--- BRANO SCELTO ---
GALLERIA DORIA PAMPHILJ, L’ARTE NEL CUORE DI ROMA

Il centro storico di Roma è un continuo susseguirsi di palazzi nobiliari, severi nelle loro imponenti facciate che ricordano i fasti delle famiglie che li abitarono e che, in alcuni casi, vi risiedono tutt’oggi.

Con il naso all’insù, oggi ti farò scoprire le meraviglie che si celano all’interno di Palazzo Doria Pamphilj, austera residenza affacciata su piazza del Collegio Romano, a due passi da via del Corso.

Questo palazzo conserva l’aura del suo glorioso passato, fatto di politica e di unioni tra alcune delle più importanti famiglie nobili italiane: dai Della Rovere agli Aldobrandini, dai Pamphilj ai Doria, ai Doria Pamphilj.

--- SFIDE ---
A - Riporti il brano sulla Galleria Doria Pamphilj nel tratto da «GALLERIA DORIA PAMPHILJ, L’ARTE» fino a «via del Corso.», scambiando «austera» con «sobria».
B - Quali famiglie nobili cita il brano sulla Galleria Doria Pamphilj? Le elenchi tutte.
C - Sintetizzi in due frasi il brano sulla Galleria Doria Pamphilj.
I dati provengono da una fonte diversa dal brano.

--- DATI ---
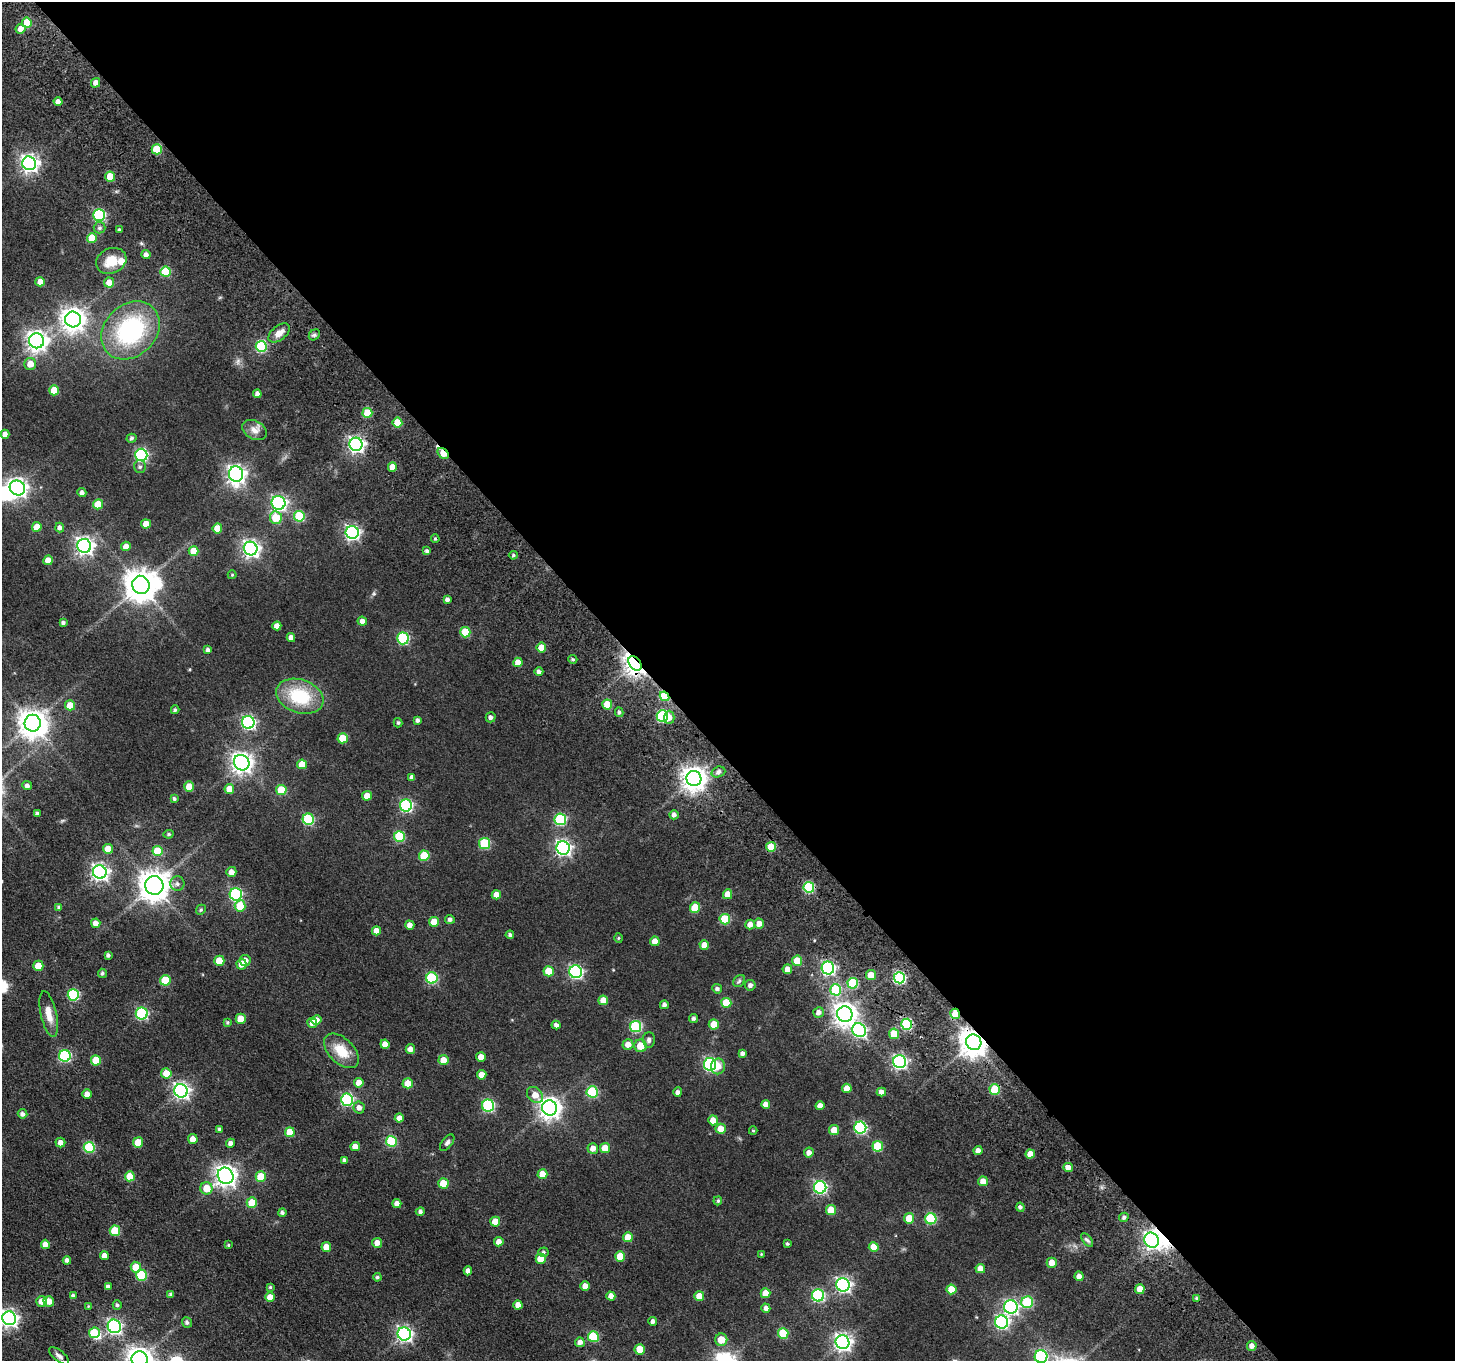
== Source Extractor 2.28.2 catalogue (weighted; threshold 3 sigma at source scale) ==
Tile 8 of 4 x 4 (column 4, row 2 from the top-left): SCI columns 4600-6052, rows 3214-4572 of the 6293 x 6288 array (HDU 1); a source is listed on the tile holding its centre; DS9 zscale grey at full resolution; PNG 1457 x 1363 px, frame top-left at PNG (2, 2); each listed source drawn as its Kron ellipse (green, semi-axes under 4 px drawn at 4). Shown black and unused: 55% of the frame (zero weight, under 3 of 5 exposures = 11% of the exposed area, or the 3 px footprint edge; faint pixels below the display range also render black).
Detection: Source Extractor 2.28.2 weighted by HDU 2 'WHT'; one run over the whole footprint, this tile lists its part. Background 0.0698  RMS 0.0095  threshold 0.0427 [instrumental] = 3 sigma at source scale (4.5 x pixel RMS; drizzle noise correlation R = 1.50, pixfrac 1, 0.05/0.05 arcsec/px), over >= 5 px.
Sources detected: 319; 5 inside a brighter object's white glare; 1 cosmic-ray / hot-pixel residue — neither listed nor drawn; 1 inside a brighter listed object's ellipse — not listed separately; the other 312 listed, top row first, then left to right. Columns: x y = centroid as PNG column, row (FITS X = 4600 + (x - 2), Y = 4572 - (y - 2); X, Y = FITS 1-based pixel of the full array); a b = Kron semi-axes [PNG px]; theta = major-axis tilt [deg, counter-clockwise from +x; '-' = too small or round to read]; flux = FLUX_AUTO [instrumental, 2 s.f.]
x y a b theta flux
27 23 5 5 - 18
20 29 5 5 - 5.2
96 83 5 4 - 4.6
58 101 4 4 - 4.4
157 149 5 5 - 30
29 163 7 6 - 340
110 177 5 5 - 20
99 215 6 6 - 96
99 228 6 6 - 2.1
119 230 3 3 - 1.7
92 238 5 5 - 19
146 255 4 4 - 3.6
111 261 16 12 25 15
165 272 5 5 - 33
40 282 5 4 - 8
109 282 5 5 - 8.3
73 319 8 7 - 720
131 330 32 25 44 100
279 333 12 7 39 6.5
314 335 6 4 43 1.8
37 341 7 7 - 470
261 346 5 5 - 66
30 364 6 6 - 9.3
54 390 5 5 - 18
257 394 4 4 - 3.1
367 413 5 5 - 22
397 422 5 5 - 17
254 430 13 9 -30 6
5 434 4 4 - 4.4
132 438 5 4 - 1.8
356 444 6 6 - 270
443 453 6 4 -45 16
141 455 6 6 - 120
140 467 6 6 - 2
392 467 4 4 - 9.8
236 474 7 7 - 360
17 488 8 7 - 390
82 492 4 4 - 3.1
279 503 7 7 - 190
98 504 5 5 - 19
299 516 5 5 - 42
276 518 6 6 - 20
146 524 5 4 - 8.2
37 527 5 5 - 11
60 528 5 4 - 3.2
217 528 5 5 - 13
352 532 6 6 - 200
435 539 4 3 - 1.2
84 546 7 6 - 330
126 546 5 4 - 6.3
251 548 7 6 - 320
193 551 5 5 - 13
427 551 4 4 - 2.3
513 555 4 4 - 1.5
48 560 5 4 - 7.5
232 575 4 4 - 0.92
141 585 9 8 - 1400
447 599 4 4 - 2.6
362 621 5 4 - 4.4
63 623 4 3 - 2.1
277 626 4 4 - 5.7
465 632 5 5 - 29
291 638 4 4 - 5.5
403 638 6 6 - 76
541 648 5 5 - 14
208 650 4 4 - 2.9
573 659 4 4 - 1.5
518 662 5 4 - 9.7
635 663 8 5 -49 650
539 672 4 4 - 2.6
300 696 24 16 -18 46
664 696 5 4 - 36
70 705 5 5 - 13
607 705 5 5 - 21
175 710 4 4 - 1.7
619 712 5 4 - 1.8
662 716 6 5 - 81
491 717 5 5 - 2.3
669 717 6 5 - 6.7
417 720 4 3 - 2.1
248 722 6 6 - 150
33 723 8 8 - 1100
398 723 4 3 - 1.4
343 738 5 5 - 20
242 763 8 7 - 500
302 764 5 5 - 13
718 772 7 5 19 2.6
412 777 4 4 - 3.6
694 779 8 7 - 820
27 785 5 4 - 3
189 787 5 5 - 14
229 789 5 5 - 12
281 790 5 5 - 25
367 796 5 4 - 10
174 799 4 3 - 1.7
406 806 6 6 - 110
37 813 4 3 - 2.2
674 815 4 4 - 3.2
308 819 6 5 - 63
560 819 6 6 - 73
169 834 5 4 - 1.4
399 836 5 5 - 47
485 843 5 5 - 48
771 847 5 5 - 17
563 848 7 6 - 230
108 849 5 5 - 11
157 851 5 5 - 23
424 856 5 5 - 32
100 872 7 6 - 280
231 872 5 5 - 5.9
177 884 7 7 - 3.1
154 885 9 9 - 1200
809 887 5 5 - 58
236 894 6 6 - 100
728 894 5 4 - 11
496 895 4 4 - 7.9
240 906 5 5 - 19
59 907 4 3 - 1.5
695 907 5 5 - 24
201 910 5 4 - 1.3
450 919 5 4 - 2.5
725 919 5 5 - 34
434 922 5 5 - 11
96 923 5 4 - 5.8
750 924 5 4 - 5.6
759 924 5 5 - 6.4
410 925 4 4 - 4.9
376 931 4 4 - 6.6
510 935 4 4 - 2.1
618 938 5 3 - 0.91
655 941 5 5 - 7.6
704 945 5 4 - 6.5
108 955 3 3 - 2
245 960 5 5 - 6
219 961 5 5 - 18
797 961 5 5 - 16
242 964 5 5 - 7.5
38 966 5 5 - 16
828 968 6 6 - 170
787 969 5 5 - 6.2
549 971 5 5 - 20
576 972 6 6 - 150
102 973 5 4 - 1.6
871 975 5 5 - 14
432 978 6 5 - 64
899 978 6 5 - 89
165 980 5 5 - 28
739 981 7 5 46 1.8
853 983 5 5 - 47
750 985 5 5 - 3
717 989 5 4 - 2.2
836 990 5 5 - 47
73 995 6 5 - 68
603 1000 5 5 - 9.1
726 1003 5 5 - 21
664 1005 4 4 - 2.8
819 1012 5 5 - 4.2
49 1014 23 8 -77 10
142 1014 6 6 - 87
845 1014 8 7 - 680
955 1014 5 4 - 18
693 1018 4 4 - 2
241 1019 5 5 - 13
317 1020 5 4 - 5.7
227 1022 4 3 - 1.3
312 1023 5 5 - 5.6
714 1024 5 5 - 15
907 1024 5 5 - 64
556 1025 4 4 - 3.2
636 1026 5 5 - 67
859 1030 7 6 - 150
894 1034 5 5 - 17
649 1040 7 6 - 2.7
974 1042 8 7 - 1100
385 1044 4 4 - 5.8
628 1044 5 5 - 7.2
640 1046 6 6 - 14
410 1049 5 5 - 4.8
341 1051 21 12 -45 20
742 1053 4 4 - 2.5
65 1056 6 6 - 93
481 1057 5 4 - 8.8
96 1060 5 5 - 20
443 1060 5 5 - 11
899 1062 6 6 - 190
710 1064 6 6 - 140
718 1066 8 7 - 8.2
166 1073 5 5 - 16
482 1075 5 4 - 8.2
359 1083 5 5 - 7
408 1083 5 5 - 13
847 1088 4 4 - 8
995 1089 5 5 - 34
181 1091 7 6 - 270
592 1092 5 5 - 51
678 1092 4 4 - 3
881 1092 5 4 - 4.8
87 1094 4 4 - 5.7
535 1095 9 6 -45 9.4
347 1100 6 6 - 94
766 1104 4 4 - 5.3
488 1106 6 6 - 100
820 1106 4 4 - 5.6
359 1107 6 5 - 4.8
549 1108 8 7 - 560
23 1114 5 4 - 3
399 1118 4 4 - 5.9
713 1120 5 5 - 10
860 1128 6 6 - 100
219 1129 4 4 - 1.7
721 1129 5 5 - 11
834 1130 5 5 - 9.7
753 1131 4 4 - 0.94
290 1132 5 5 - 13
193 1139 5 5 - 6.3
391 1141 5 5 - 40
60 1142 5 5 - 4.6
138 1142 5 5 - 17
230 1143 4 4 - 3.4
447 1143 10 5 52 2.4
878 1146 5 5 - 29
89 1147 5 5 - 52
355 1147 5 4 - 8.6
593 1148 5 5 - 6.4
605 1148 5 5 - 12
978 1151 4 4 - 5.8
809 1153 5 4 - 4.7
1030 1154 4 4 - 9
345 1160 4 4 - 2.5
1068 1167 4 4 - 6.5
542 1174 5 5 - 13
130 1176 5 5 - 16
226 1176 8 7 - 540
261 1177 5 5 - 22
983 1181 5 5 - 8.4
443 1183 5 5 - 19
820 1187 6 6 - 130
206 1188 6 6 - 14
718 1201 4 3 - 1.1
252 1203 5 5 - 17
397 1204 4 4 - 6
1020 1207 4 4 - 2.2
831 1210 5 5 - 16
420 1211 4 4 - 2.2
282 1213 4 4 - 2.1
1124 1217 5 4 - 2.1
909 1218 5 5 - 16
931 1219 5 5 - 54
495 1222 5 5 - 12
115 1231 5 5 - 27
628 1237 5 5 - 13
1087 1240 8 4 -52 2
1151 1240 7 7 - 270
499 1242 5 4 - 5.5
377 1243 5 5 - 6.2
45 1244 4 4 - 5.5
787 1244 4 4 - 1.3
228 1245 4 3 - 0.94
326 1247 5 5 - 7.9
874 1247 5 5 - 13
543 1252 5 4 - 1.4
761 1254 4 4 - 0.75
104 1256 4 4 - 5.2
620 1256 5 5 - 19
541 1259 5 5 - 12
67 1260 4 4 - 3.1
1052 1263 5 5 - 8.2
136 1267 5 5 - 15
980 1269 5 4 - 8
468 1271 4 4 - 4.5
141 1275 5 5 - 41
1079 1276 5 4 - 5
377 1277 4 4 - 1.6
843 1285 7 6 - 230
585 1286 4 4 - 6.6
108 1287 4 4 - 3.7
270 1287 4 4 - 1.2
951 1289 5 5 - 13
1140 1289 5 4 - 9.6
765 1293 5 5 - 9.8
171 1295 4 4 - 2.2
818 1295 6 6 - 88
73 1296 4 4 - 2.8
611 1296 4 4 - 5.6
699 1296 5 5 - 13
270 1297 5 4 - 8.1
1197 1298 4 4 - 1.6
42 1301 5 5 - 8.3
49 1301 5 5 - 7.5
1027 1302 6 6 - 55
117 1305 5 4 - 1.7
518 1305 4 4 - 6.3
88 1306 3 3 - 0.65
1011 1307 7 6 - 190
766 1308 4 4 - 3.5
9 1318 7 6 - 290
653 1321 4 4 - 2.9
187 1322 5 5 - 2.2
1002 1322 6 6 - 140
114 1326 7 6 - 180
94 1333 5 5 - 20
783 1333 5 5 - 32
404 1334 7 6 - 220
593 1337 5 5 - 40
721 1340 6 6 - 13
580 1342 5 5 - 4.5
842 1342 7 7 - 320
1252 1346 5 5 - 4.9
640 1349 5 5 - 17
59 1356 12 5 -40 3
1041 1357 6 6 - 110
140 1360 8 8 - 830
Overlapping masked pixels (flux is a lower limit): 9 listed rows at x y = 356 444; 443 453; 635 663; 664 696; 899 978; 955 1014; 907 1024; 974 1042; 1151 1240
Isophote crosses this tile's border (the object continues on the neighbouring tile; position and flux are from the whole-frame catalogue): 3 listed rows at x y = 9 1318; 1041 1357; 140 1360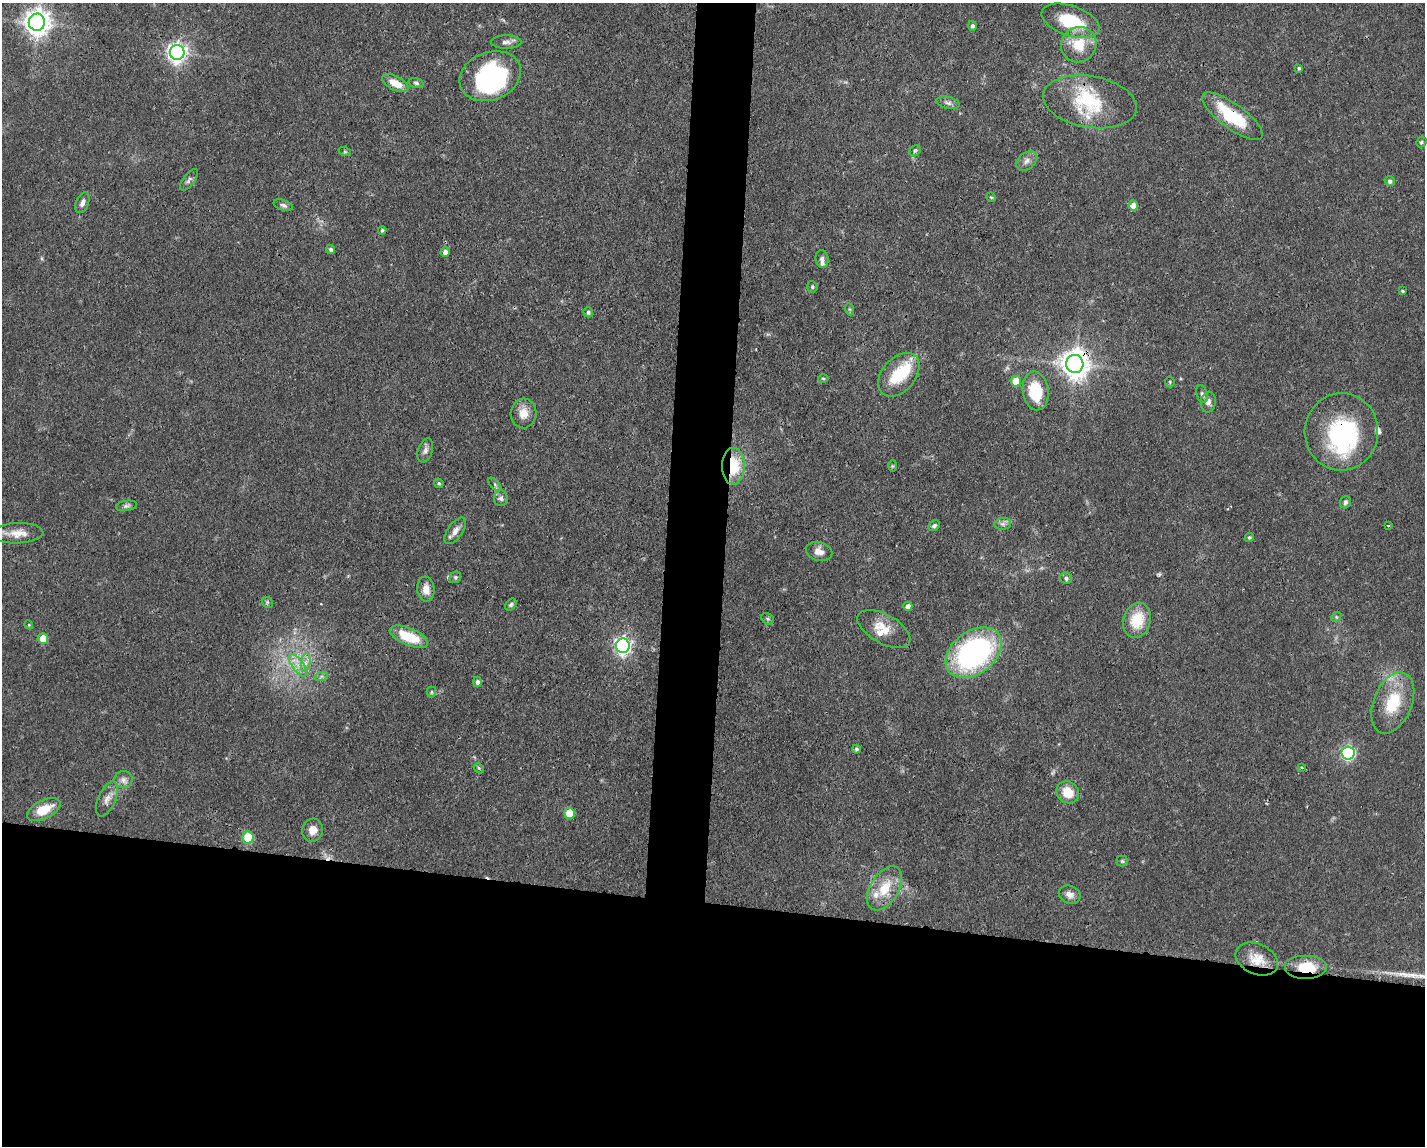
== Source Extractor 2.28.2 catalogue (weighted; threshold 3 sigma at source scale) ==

--- RISPOSTE PER ESERCIZIO ---
A -
GALLERIA DORIA PAMPHILJ, L’ARTE NEL CUORE DI ROMA

Il centro storico di Roma è un continuo susseguirsi di palazzi nobiliari, severi nelle loro imponenti facciate che ricordano i fasti delle famiglie che li abitarono e che, in alcuni casi, vi risiedono tutt’oggi.

Con il naso all’insù, oggi ti farò scoprire le meraviglie che si celano all’interno di Palazzo Doria Pamphilj, sobria residenza affacciata su piazza del Collegio Romano, a due passi da via del Corso.

B - Della Rovere, Aldobrandini, Pamphilj, Doria, Doria Pamphilj

C - Il centro storico di Roma è un susseguirsi di palazzi nobiliari dalle facciate imponenti, alcuni dei quali sono ancora oggi abitati dalle famiglie che vi risiedevano. Palazzo Doria Pamphilj, austera residenza su piazza del Collegio Romano vicino a via del Corso, conserva l'aura di un passato fatto di politica e di unioni tra famiglie nobili come i Della Rovere, gli Aldobrandini, i Pamphilj e i Doria.